# Rhopalurus junceus help



## mattatat (Oct 2, 2010)

I just picked two of these up today at a reptile expo and I cant find a legit care sheet for this species anybody know a thing or two about this species?


----------



## BAM1082 (Oct 2, 2010)

Scrorpion Files
http://www.ntnu.no/ub/scorpion-files/r_junceus.php


Historical Weather Data for Cuba:
http://qwikcast.weatherbase.com/weather/weather.php3?s=42287&refer=


Sounds to be a hardy speices that is able to adapt to alot of different enviroments. Keep the Temp and Humdity in a realistic range and you should be fine.

Reactions: Disagree 1


----------



## AzJohn (Oct 2, 2010)

Hello, I've been breeding this species for a little over a year. They are a very hardy species. Moderate humidity, don't soak them but you can't let the substrate dry out completly. I keep the substrate damp at the bottom.  Temps around 75-80 seem to work fine. I keep my instars at room temps with no problems at all and add heat to the adults to help with breeding. Adults are fine communally, I keep my instars seperate just to make sure none of the babies are canabalized while molting. I've never witnessed instar canabalism, but it's been reported by people who know there stuff. They can eat things that would suprise you, prey items can be larger than they are. 

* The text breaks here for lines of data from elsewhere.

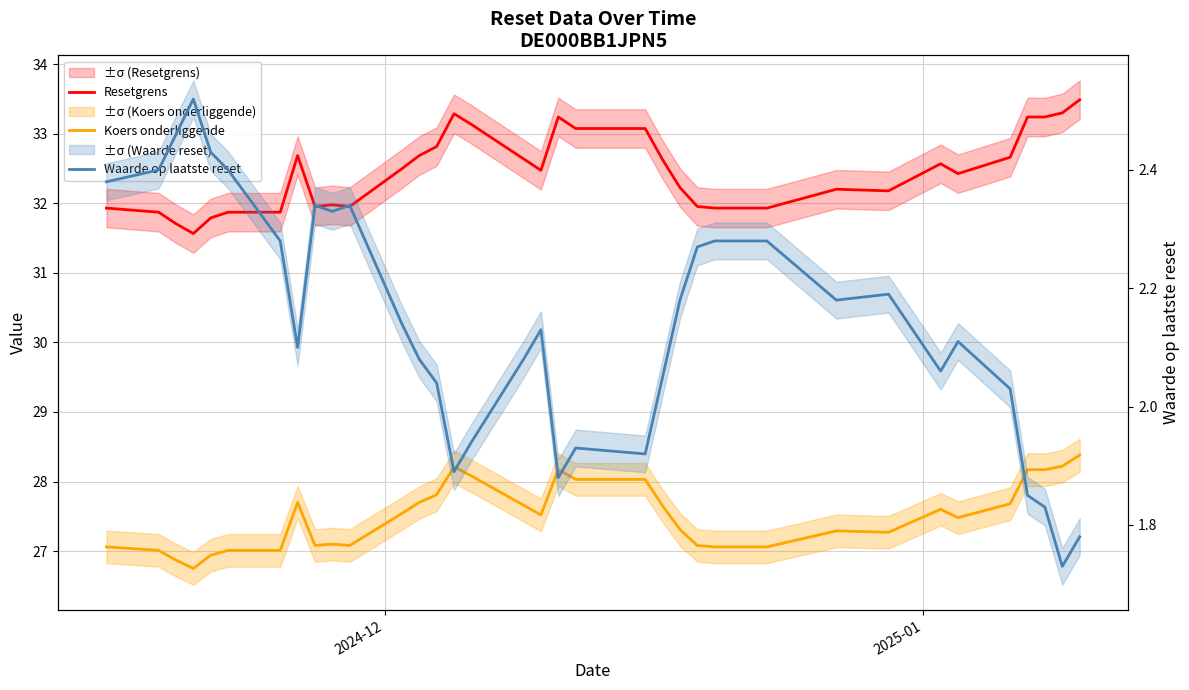

How many data points in Resetgrens are above 32?

22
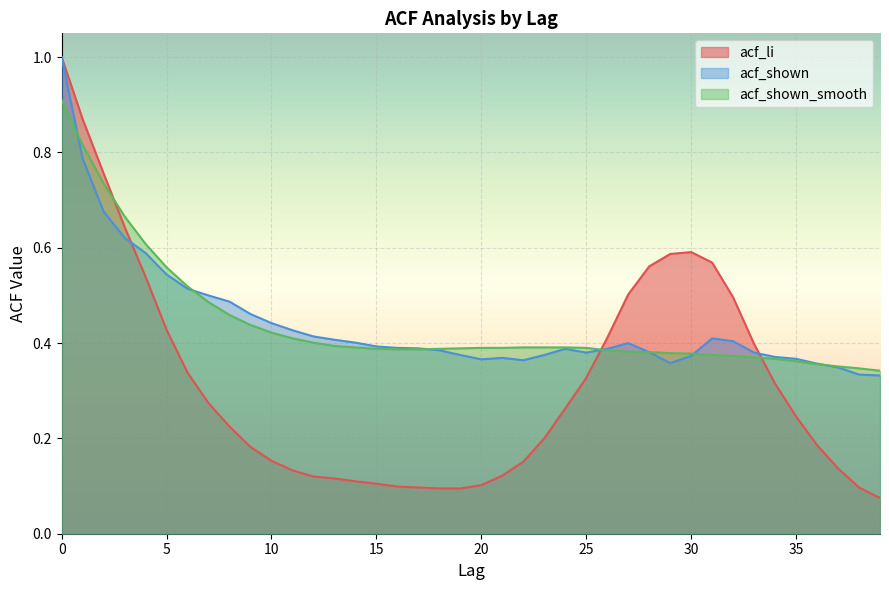

Reading right to left, extract all data points from this chart.

acf_li: 0.1	0.1	0.1	0.2	0.2	0.3	0.4	0.5	0.6	0.6	0.6	0.6	0.5	0.4	0.3	0.3	0.2	0.2	0.1	0.1	0.1	0.1	0.1	0.1	0.1	0.1	0.1	0.1	0.1	0.2	0.2	0.2	0.3	0.3	0.4	0.5	0.6	0.8	0.9	1.0
acf_shown: 0.3	0.3	0.3	0.4	0.4	0.4	0.4	0.4	0.4	0.4	0.4	0.4	0.4	0.4	0.4	0.4	0.4	0.4	0.4	0.4	0.4	0.4	0.4	0.4	0.4	0.4	0.4	0.4	0.4	0.4	0.5	0.5	0.5	0.5	0.5	0.6	0.6	0.7	0.8	1.0
acf_shown_smooth: 0.3	0.3	0.4	0.4	0.4	0.4	0.4	0.4	0.4	0.4	0.4	0.4	0.4	0.4	0.4	0.4	0.4	0.4	0.4	0.4	0.4	0.4	0.4	0.4	0.4	0.4	0.4	0.4	0.4	0.4	0.4	0.5	0.5	0.5	0.6	0.6	0.7	0.7	0.8	0.9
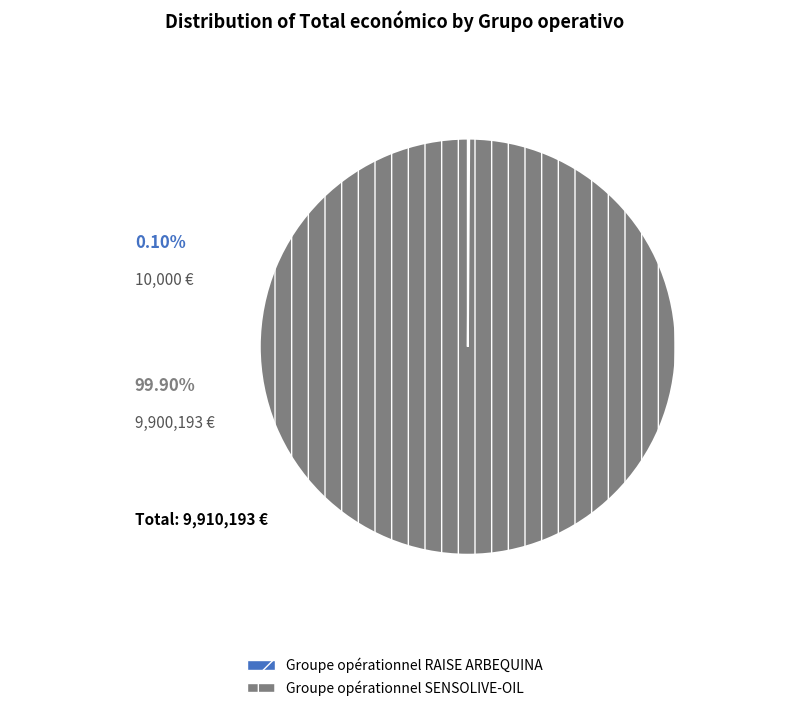

What is the largest slice in the pie chart?

Groupe opérationnel SENSOLIVE-OIL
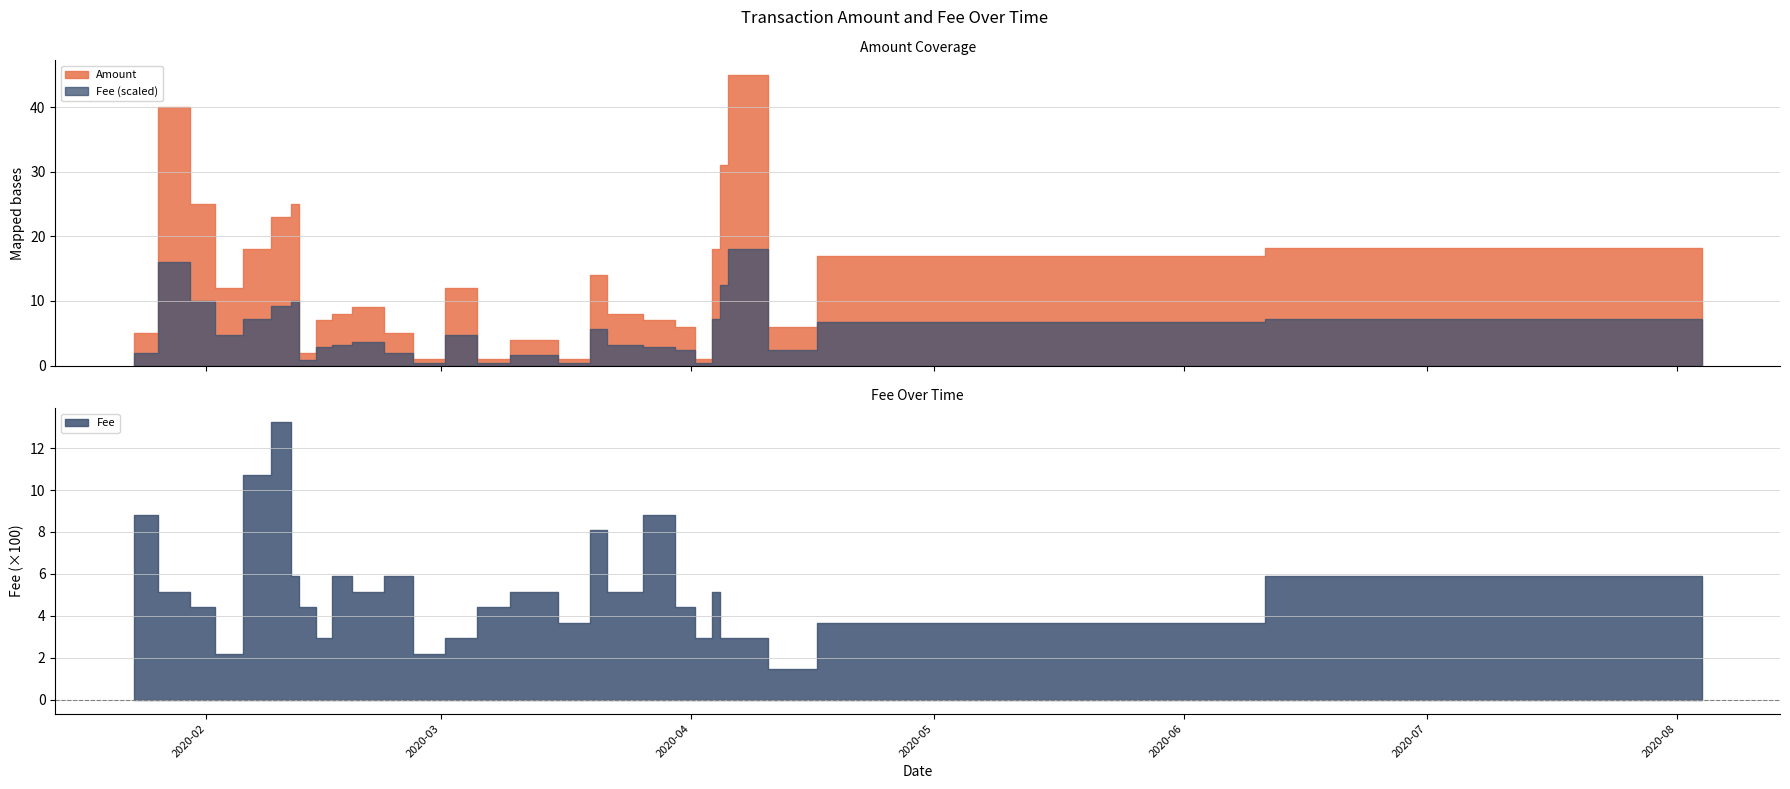

Does the chart display data point markers on the line(s)?

No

Overall a very hardy species. Good luck with them.

John

PS venomlist.com has a great sticky called Scorpion of the Month. They have a great list of outstanding care sheets. Rj is Oct 2007. You wont see the pictures unless you join the forum.

http://www.venomlist.com/forums/index.php?showtopic=10077


----------



## Michiel (Oct 3, 2010)

What John said

I love 'em, you should try feeding a second instar an adult cricket! Loads of fun.....
you can keep them dry, humid, you really need to make an effort to try to kill them. So they are pretty strong and idiotproof. 
Did you guys know (the answer is no, LOL) that R.junceus is actually a species complex of possibly 3-4 species?


One tip: when you keep adults in groups, watch out with males. Keep equally sized males in your group, because they can be territorial and I have seen larger males killing the smaller one (in groups of 2 males, 2 females)....resulting in some ripped off parts in the tank (claws, metasoma)....kind of SAW XXV practices.....


----------



## mattatat (Oct 3, 2010)

thanks guys! happy to own this species!


----------